Friday, July 1, 2005

 

Forgot to mention, I struck a blow for Caregivers, this morning.

    Our Interim U. S. Census Questionnaire this year called the The American Community Survey arrived yesterday. I set myself to filling it out and getting it in the mail this morning. For "Person 1" I reported my mother as retired and her retirement income; I also reported her, in response to the questions about "long-lasting conditions" and "difficulty doing the following activities" as "Yes" across the board. For "Person 2", me, I reported that I worked full time, 100+ hours a week, in the home, with no compensation. I listed my "business or industry", and "kind of work" as "Caregiving" and "Caregiving". As far as "most important [job related] activities" I listed: "Taking care of mother".

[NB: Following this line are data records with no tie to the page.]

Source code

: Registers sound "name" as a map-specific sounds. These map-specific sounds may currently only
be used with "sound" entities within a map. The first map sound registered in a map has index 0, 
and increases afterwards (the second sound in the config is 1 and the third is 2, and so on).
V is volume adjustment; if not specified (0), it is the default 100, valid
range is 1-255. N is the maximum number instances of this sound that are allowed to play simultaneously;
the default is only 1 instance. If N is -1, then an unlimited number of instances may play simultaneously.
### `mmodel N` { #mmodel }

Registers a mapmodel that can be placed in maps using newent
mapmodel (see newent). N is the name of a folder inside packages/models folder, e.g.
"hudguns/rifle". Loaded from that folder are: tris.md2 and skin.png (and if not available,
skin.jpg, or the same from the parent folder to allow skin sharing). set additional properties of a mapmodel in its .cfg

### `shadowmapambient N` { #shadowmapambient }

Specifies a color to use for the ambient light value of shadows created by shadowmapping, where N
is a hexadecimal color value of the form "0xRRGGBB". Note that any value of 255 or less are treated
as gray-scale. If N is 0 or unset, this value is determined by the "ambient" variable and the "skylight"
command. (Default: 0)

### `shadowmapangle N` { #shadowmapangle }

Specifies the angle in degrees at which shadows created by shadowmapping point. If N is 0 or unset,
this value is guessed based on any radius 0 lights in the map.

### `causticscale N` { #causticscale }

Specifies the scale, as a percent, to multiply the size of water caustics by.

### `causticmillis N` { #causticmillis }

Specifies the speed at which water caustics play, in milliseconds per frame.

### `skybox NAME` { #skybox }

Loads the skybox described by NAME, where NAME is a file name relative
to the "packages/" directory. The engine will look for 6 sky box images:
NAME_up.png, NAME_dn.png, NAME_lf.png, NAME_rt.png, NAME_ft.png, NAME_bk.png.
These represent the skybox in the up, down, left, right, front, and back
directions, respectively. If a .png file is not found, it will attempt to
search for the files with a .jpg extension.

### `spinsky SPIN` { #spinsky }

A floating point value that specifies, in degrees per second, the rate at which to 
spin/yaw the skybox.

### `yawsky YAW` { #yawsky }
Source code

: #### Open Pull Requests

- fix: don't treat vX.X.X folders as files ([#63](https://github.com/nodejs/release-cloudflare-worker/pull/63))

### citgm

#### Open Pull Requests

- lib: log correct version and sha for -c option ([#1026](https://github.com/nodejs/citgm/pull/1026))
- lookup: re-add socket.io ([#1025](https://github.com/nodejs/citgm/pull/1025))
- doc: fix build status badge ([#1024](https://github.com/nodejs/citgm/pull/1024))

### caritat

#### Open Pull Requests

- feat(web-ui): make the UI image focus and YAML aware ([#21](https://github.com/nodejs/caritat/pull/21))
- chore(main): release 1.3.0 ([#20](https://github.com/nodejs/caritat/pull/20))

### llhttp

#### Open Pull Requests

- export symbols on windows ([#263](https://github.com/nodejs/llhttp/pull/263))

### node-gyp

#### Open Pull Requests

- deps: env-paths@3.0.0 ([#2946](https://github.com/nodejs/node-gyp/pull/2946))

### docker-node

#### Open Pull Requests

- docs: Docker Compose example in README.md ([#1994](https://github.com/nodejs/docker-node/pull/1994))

    I encourage all caregivers, full or part time, paid or uncompensated, to assert their true relationship to their care recipients in whatever way they can in this interim census. This is probably the single most important act of citizen political participation you can perform as a caregiver in a country who needs to recognize the work and the contribution of this class of people. Yes. Class. That's what we are right now, hanging precariously between income brackets, performing our most important duties to society for little or no compensation. If we are going to get any recognition from the government we need to show up in the census, people.
    To encourage you to do all you can to represent yourself, your care recipient and your duties, here is how I managed to represent myself on the questionnaire (it took a couple of well-considered answer juggles to accomplish this):
Both: I represented both of us as living in the same residence, since we do.
Mother: I represented her as retired, represented her retirement income and was honest about her disabilities in section F, page 13 and 14.
Me: I represented myself in section H, page 11, question 23, as "x-Yes", doing work for either pay or profit. My reasoning was that the question goes on to explain that "Yes" should be x-ed "even if the person worked only 1 hour, or helped without pay in a family business or farm for 15 hours or more..." I reasoned I was an unpaid employee for a family business. In question 25 I represented myself as "x-Worked at home". I skipped to section J, page 12, question 33, and said I'd worked 52 weeks in the past 12 months. For question 34 I responded that I'd worked 100+ hours per week. Since I'm on call 24/7 I actually consider that I work 24/7 but I wanted to make a different point: That unpaid caregivers should be respected from the point of view of the professional sphere. On question 35, section K, page 12, I answered that I was "working WITHOUT PAY in family business or farm". I listed my "Mother: Name" as my employer in question 36. Questions 37's response was "Caregiving"; question 38: "x-other"; question 39: "Caregiving"; question 40: "Taking care of mother". For questions 41 - 42 I reported no income.
    I figure that if caregivers answer the questions this way a pattern will emerge that will be noticed by someone, since the caregiver demographic is the largest section of the population right now.